• YOUR ASSIGNMENT: From the line that includes "November 2006" to the closing line of the data, please transcribe every line exactly and add nothing.

Page images and extracted text:
------------------------------
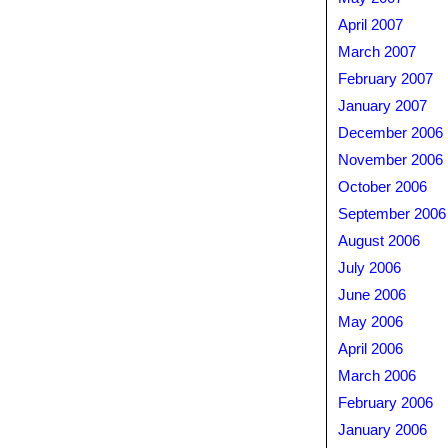
April 2007
March 2007
February 2007
January 2007
December 2006
November 2006
October 2006
September 2006
August 2006
July 2006
June 2006
May 2006
April 2006
March 2006
February 2006
January 2006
------------------------------
• RESULT FOR THIS TASK:
November 2006
October 2006
September 2006
August 2006
July 2006
June 2006
May 2006
April 2006
March 2006
February 2006
January 2006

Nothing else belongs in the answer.